2) Tiempo de adoración
Después de esto viene el momento de adoración. En los últimos años la mayoría de las congregaciones tienen un coro, banda o grupo de adoración que se encarga de esta parte.

Se trata de uno de los momentos más importantes del culto, pues se busca que los participantes tengan una gran experiencia de adoración con el Señor y el Espíritu Santo. Es un tiempo en que la gente siente un gran impacto, al extremo de llorar, cantar con gran entusiasmo o recibir un impacto espiritual profundo.

3) Reconocimiento a los visitantes
En nuestras iglesias existe siempre la preocupación por tener personas invitadas. Algunos llegan por invitación de los miembros y, otros, por iniciativa propia.

Quien dirige el culto o, comúnmente, el pastor resalta y distingue la presencia de quienes han llegado a la iglesia para participar del culto. Es un momento de gran valor porque hace que las personas se sientan valoradas.

4) Colecta de ofrendas y diezmos
Al son de una alabanza o coro en medio del culto se procederá a la colecta de las ofrendas y los diezmos.

En ocasiones esto se hace con mucha delicadeza y motivación ya que los recursos económicos son vitales para el funcionamiento de la obra.

Las iglesias evangélicas, entre otras entidades de fe, practican el dar el diezmo como forma de ayudar a que el evangelio siga siendo esparcido en el mundo y como expresión de gratitud.

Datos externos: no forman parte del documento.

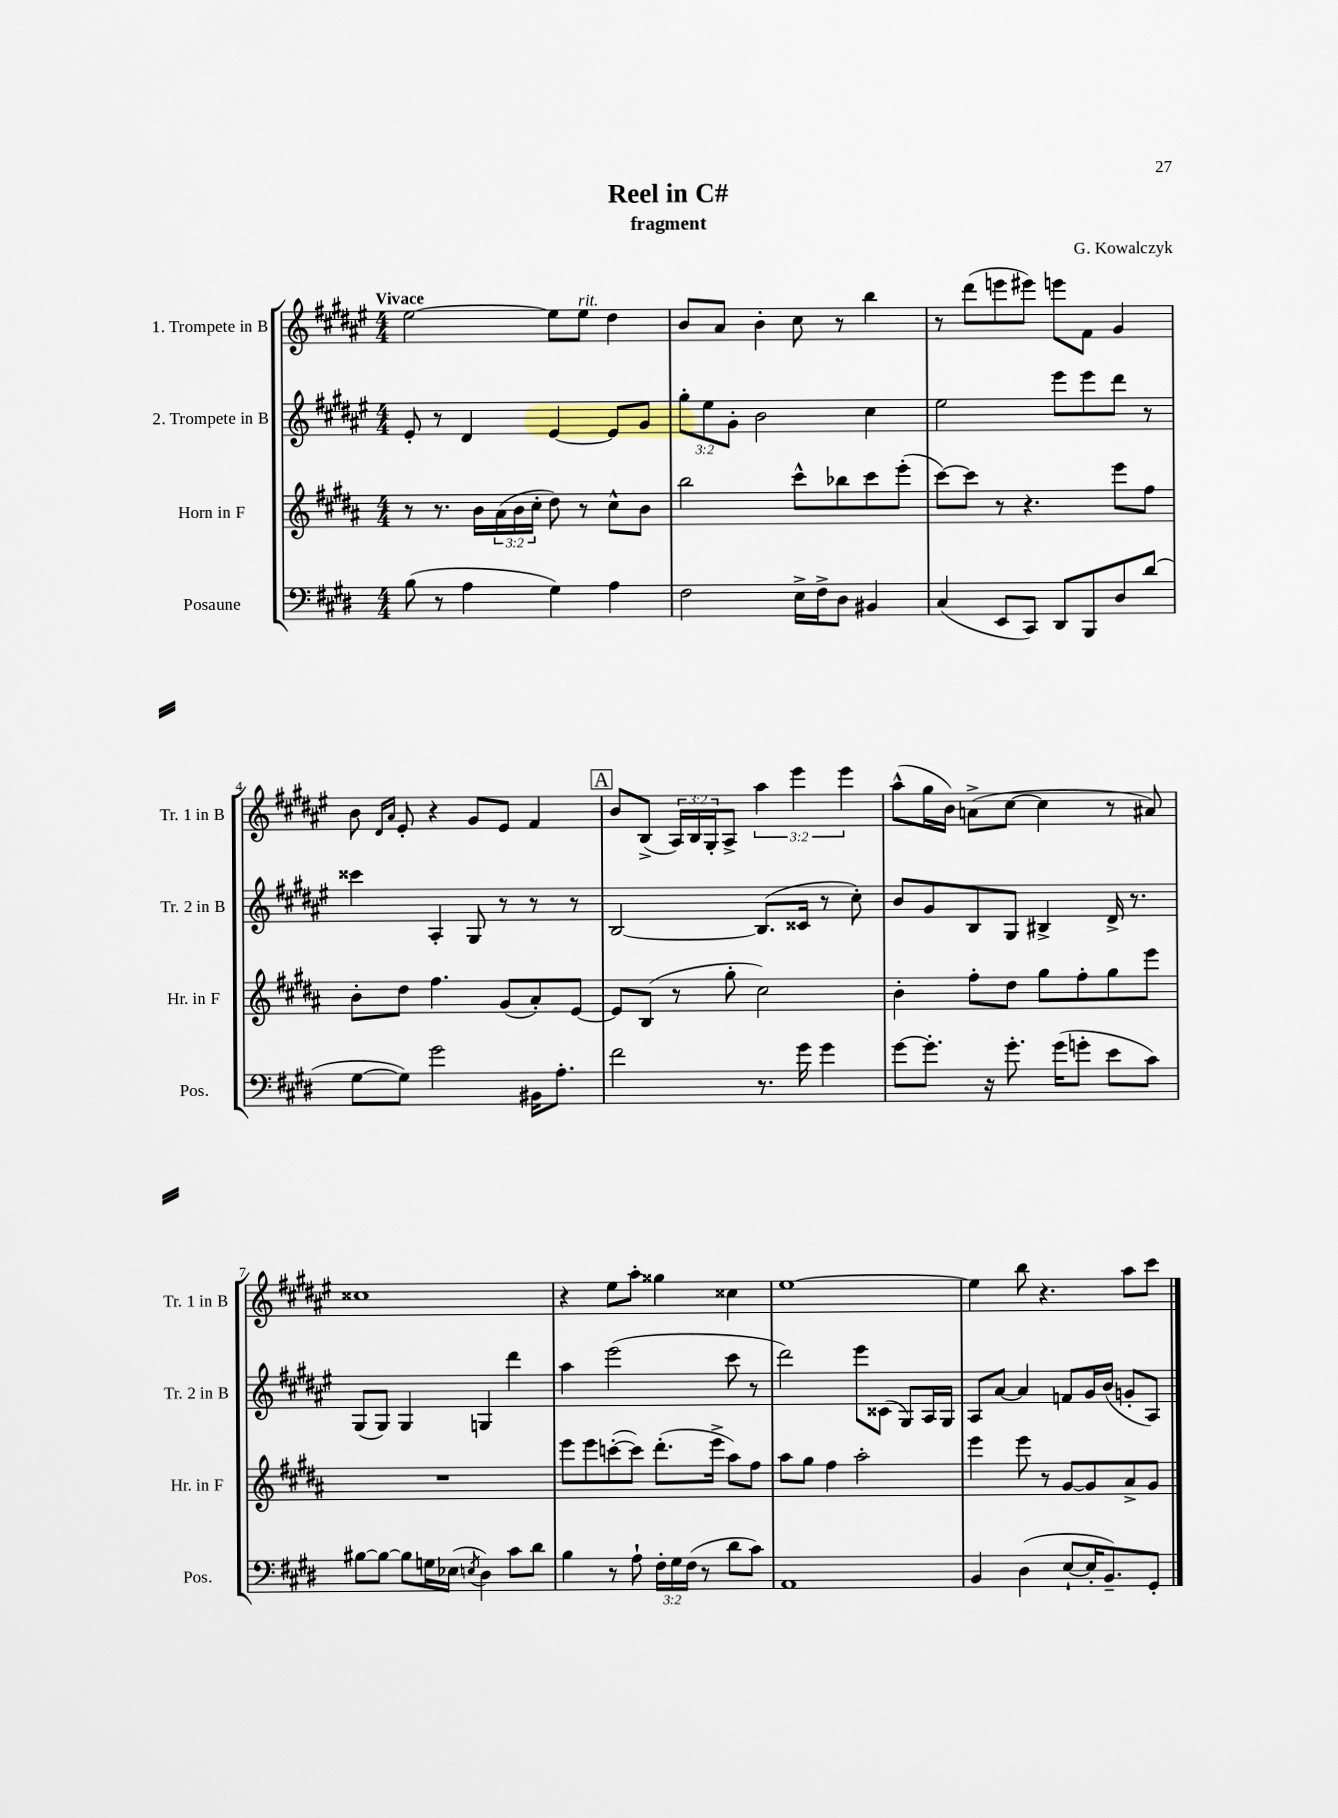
\header { title = "Reel in C#" composer = "G. Kowalczyk" subtitle = "fragment" }
<<
\new StaffGroup <<
\new Staff = "s0" \with { instrumentName = "1. Trompete in B" shortInstrumentName = "Tr. 1 in B" } {
    \clef treble \key fis \major \numericTimeSignature \time 4/4 \override Staff.TupletNumber.text = #tuplet-number::calc-fraction-text \tempo "Vivace"
    eis''2~ eis''8 eis''8^\markup { \italic "rit." } dis''4 |
    b'8 ais'8 b'4-. cis''8 r8 b''4 |
    r8 dis'''8( e'''8 eis'''8) e'''8 fis'8 gis'4 |
    b'8 \grace { dis'16 ais'16 } eis'8-. r4 gis'8 eis'8 fis'4 |
    \mark \markup { \box "A" } b'8 b8->( \tuplet 3/2 { ais16) b16 gis16-. } ais8-> \tuplet 3/2 { ais''4 eis'''4 eis'''4 } |
    ais''8-^( gis''16 b'16) a'8->( cis''8~ cis''4 r8 ais'8) |
    cisis''1 |
    r4 eis''8 ais''8-. gisis''4 cisis''4 |
    eis''1~ |
    eis''4 b''8 r4. ais''8 cis'''8 \bar "|." |
}
\new Staff = "s1" \with { instrumentName = "2. Trompete in B" shortInstrumentName = "Tr. 2 in B" } {
    \clef treble \key fis \major \numericTimeSignature \time 4/4 \override Staff.TupletNumber.text = #tuplet-number::calc-fraction-text
    eis'8-. r8 dis'4 eis'4~ eis'8 gis'8 |
    \tuplet 3/2 { gis''8-. eis''8 gis'8-. } b'2 cis''4 |
    eis''2 eis'''8 eis'''8 dis'''8 r8 |
    cisis'''4 ais4-. gis8 r8 r8 r8 |
    \mark \markup { \box "A" } b2~ b8.( cisis'16 r8 cis''8-.) |
    b'8 gis'8 b8 gis8 bis4-> dis'16-> r8. |
    gis8( gis8) gis4 g4 dis'''4 |
    ais''4 eis'''2( cis'''8 r8 |
    dis'''2) eis'''8 cisis'8( gis8) ais16 gis16 |
    ais8 ais'8~ ais'4 f'8 gis'16 b'16( g'8-. ais8) \bar "|." |
}
\new Staff = "s2" \with { instrumentName = "Horn in F" shortInstrumentName = "Hr. in F" } {
    \clef treble \key b \major \numericTimeSignature \time 4/4 \override Staff.TupletNumber.text = #tuplet-number::calc-fraction-text
    r8 r8. b'16 \tuplet 3/2 { ais'16( b'16 cis''16-. } dis''8) r8 cis''8-^ b'8 |
    b''2 cis'''8-^ bes''8 cis'''8 e'''8-.( |
    cis'''8~) cis'''8 r8 r4. e'''8 fis''8 |
    b'8-. dis''8 fis''4. gis'8( ais'8-.) e'8~ |
    \mark \markup { \box "A" } e'8 b8( r8 gis''8-. cis''2) |
    b'4-. fis''8-. dis''8 gis''8 fis''8-. gis''8 e'''8 |
    R1 |
    e'''8 e'''8 c'''8~-.( c'''8) dis'''8.-.( e'''16-> ais''8) fis''8 |
    ais''8 gis''8 fis''4 ais''2-. |
    e'''4 e'''8 r8 gis'8~ gis'8 ais'8-> gis'8 \bar "|." |
}
\new Staff = "s3" \with { instrumentName = "Posaune" shortInstrumentName = "Pos." } {
    \clef bass \key e \major \numericTimeSignature \time 4/4 \override Staff.TupletNumber.text = #tuplet-number::calc-fraction-text
    b8( r8 a4 gis4) a4 |
    fis2 e16-> fis16-> dis8 bis,4 |
    cis4( e,8 cis,8) dis,8 b,,8 dis8 dis'8( |
    gis8~ gis8) gis'2 bis,16 a8.-. |
    \mark \markup { \box "A" } fis'2 r8. gis'16 gis'4 |
    gis'8~ gis'8.-. r16 gis'8.-. gis'16( g'8-. e'8 cis'8) |
    bis8~ bis8~ bis8 g16 ees16( \acciaccatura { e8 } dis4) cis'8 dis'8 |
    b4 r8 a8-! \tuplet 3/2 { fis16-. gis16 fis16( } r8 dis'8 cis'8) |
    a,1 |
    b,4 dis4( e8~-! e16-. b,8.--) gis,8-. \bar "|." |
}
>>
>>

Estos recursos se usan para cubrir los gastos o presupuesto de la congregación.

Lo otro es la forma meticulosa en que se colectan y se manejan.

Un comité o junta de finanzas se encarga de contar los recursos y asentarlos en los libros disponibles para tales fines.

Estos recursos se distribuyen entre la asignación al pastor, pago de local, arreglo y mantenimiento de las facilidades, ayudas a necesitados, compra de materiales y equipos, entre otras cosas.

La asignación al pastor y los gastos generales son determinados por la Junta Oficial de la iglesia, el presbiterio seccional y un miembro del Comité Ejecutivo, si el caso lo requiere.

Cada iglesia debe tener una cuenta en un banco reconocido bajo la firma de tres personas, que regularmente son el pastor, el tesorero y el secretario.

Según lo estable el Reglamento Local, cada cuatro meses se debe dar un informe general a los miembros de la totalidad de los ingresos y de los egresos de la iglesia.

Cada miembro en plena comunión tiene el derecho de pedir cuenta al tesorero sobre cómo se manejan los recursos.

5) Predicación de la Palabra
La predicación de la Palabra constituye el momento de mayor énfasis en la celebración de un culto.

Casi siempre es el pastor quien agota esta parte. En ocasiones se cuenta con la presencia de un ministro como invitado especial.

Los sermones pueden ir dirigidos tanto a las almas como a la edificación de la congregación, en término espiritual, ético y de relación familiar.

Se toma como base una porción de la Escritura sobre la cual giran las ideas del mensajero.

6) Llamado al altar
Después del sermón, se hace un llamado a los amigos y personas necesitadas de una oración o ministración especial. En ocasiones este tiempo se torna en un momento de gran impacto por la presencia del Espíritu Santo y por la penetración profunda de la Palabra de Dios.

Los amigos que toman su decisión por Cristo son registrados para, en lo adelante, darles seguimiento e integrarlos a la vida de la congregación.

Cada culto culmina con una oración a través de la cual se busca la protección y la gracia de Dios durante el desarrollo normal de la vida de los hermanos en sus actividades cotidianas.